Growing Habitats by Barnaby Gunning and Yael Reisner propose individual habitation units capable of use as dwellings and workplaces by individuals, families and co-living groups across all ages. Deliberately generous in volume, these units create a continuity of space from the private and cosy to the public and open. Planting is deeply integrated, from a hydroponic ‘magic garden’ to a naturally and artificially lit semi-external ‘potting shed’. Within clusters, changes in use affect the growth of the interstitial spaces and the arrangement of individual units.
Transoccupation by March Studio, developed a new spatial structural system (in which each timber truss contains a dwelling unit). The system is based on one repeated element of varying length that creates apparent randomness. Modules combine to form a versatile urban town; one that allows its inhabitants to take their structural dwellings and live elsewhere.
Utopian Tick by Kadarik Tüür Architects proposed a fictional narrative that ties together modernist prefabricated housing with the protagonist, a Tick. This parasitic creature is particularly effective socially, while becoming the agent of beauty in an ordeal with sprayed insulation that spreads like an infection over an existing housing block. Yet, an opportunities entrepreneurial vernacular response turns the parasite’s growth into a social hub with potential for more huts, which wakes up the commuter area Lasnamäe.
Temporal Environment by Soma Architecture intended to intensify Linnahall’s raptures and its ambiguity with an aesthetic co-structure that reclaims and opens up Linnahall. Their relation is entangled – by wrapping, re-interpreting, compensating, overgrowing, opening up and partly creating new envelopes, the structure merges with the building. The fragility, delicacy and versatility counteract the monumental character and yet preserve it. A volatile system and a spatio-temporal process, a change enabler structure that responds to environmental conditions and to Tallinn citizens’ preferences.

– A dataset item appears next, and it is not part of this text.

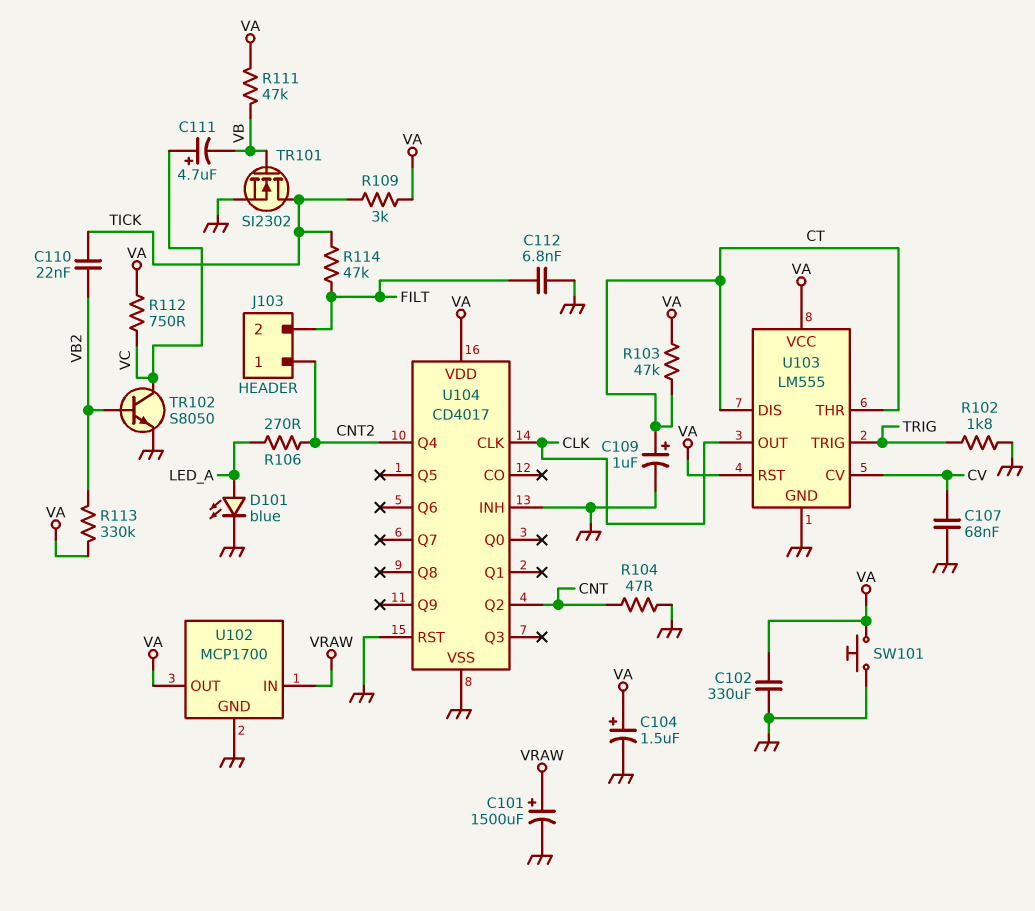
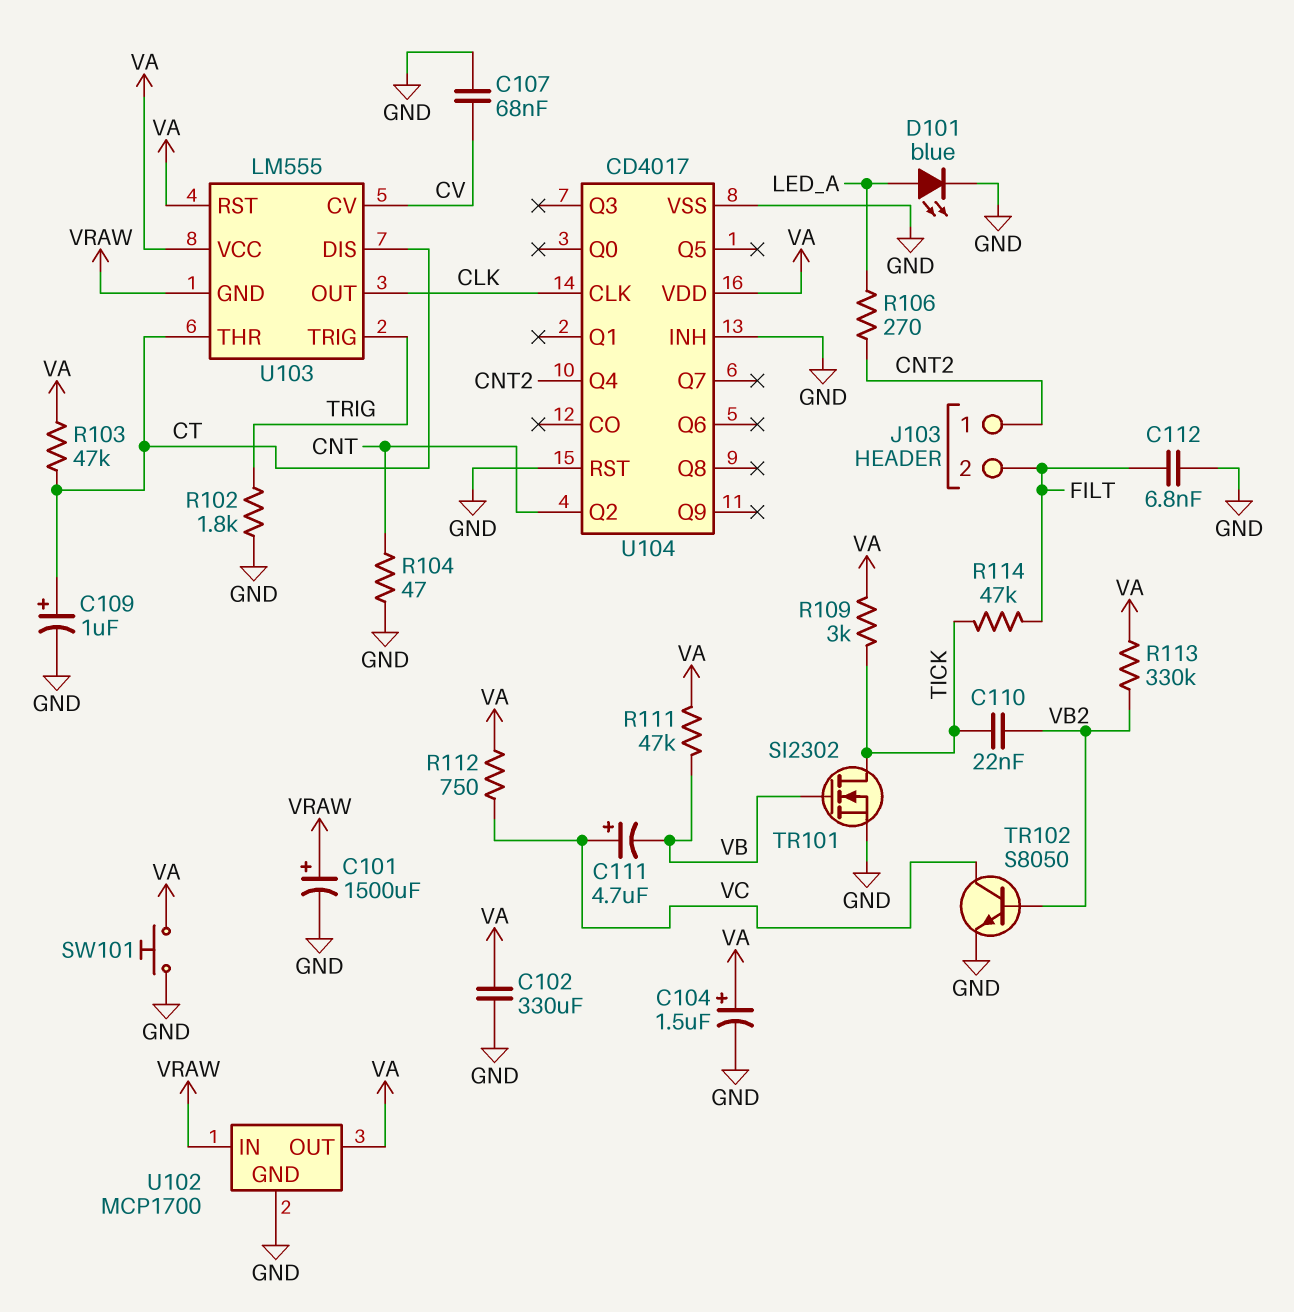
U103 pin GND: GND -> VRAW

Grow Grow by Indrek Must & Yael Reisner
Wall Flower by Atelier Manferdini is an architectural augmented reality of nature, synthetically drawn as a 3D environment to be inhabited, physically and virtually, unframed on the floor and wall as a participatory art work to interact with. As a communication channel, it could potentially amuse Tallinn’s commuters. Manferdini enhances nature’s beauty with the digital opportunities of the real and the fantastic; still and living, familiar and unexpected.

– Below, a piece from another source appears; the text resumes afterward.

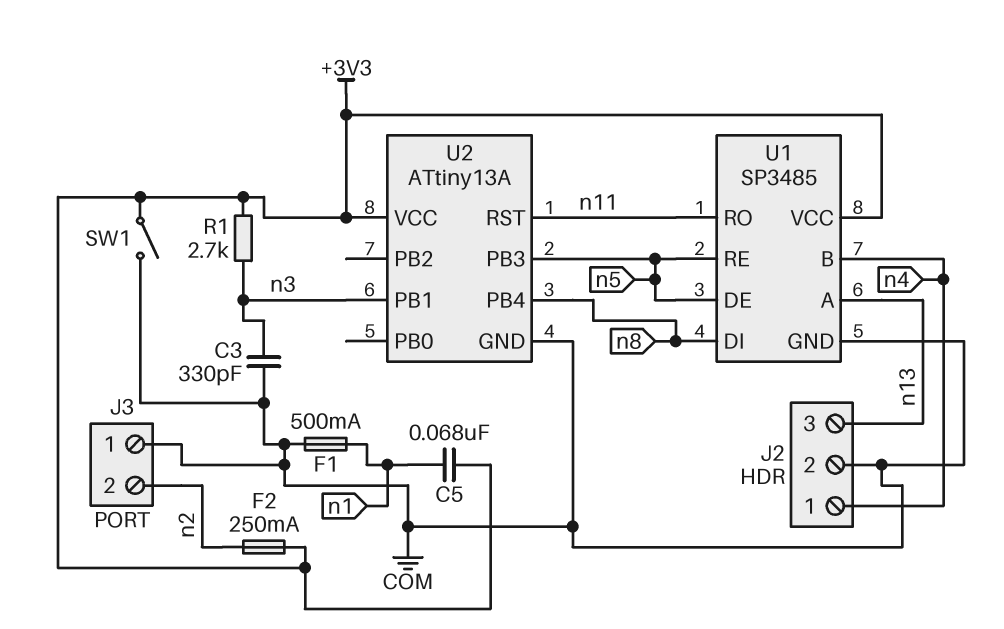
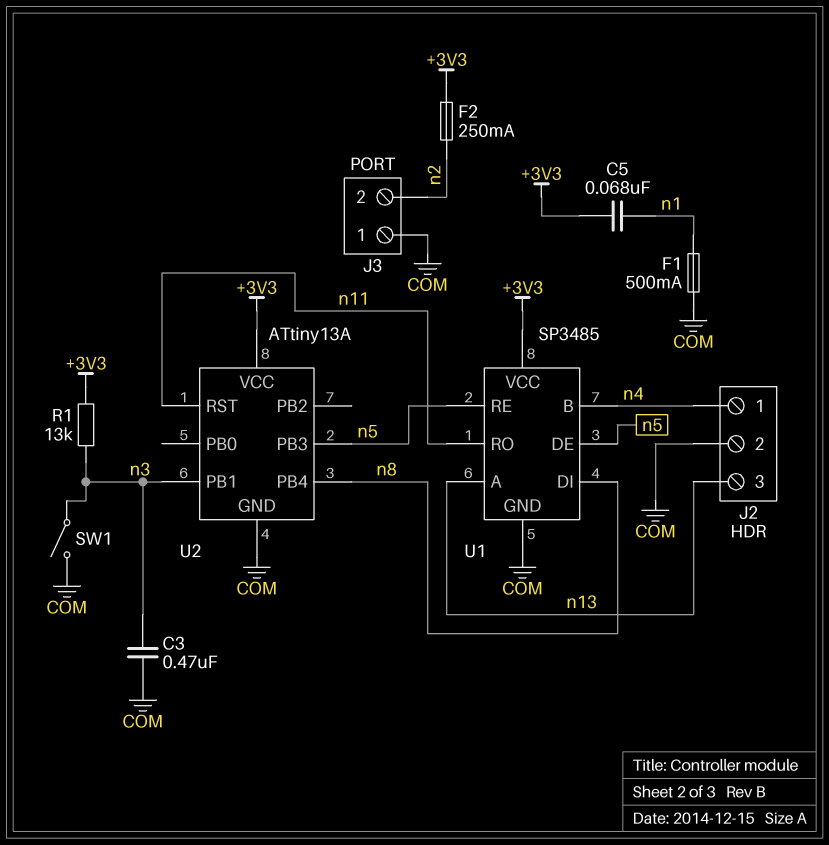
C3: 330pF (COM, n3) -> 470nF (COM, n3)
R1: 2.7k (+3V3, n3) -> 13k (+3V3, n3)
SW1: switch (+3V3, COM) -> switch (COM, n3)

The Venn Room by Space Popular
The Talking Tree of Tallinn is a mixed-reality display that presents six projects as a location-based VR experience. The mixed-reality peep holes give virtual entry to the habitations, and six inviting ‘touch objects’ add the sensation of touch, which invites the viewer to move through and actively engage with the physical objects while leading to the virtual embodied architecture.

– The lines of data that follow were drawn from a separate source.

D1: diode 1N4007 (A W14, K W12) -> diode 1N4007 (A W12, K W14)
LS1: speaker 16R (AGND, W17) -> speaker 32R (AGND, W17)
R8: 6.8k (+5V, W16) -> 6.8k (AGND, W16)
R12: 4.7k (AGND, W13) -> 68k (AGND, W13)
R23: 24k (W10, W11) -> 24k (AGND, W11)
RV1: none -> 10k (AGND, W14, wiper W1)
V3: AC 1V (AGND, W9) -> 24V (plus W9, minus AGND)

The Open Cave by Sou Foujimoto Architects sees the future of habitation as equivalent to an early stage in the evolution of human dwellings. Opting not to differentiate interior and exterior, the effect is an open cave where floor, wall, ceiling and furniture (built of the same abstract bare essentials, repetitive wood blocks in human scale) combine versatility with comfort.
Architecture, like poetry or music, has the power to speak both to individuals and to society, nurturing and preserving their differences whilst acknowledging their similarities and giving identity to a shared culture. To acutalize beauty, it is high time to start talking about it.
After observing the installation, you can begin to see a shared interest in the morphosis and versatility of form; a dynamic relationship between people and nature; and mitigating climate change, particularly in the use of materials. The projects are nevertheless aesthetically diverse, despite general similarities in content and ambition.
After reading all this do you believe that these architects and designers have introduced a contemporary, pluralistic approach to the experience of beauty? Which habitation would you quarantine in during the pandemic?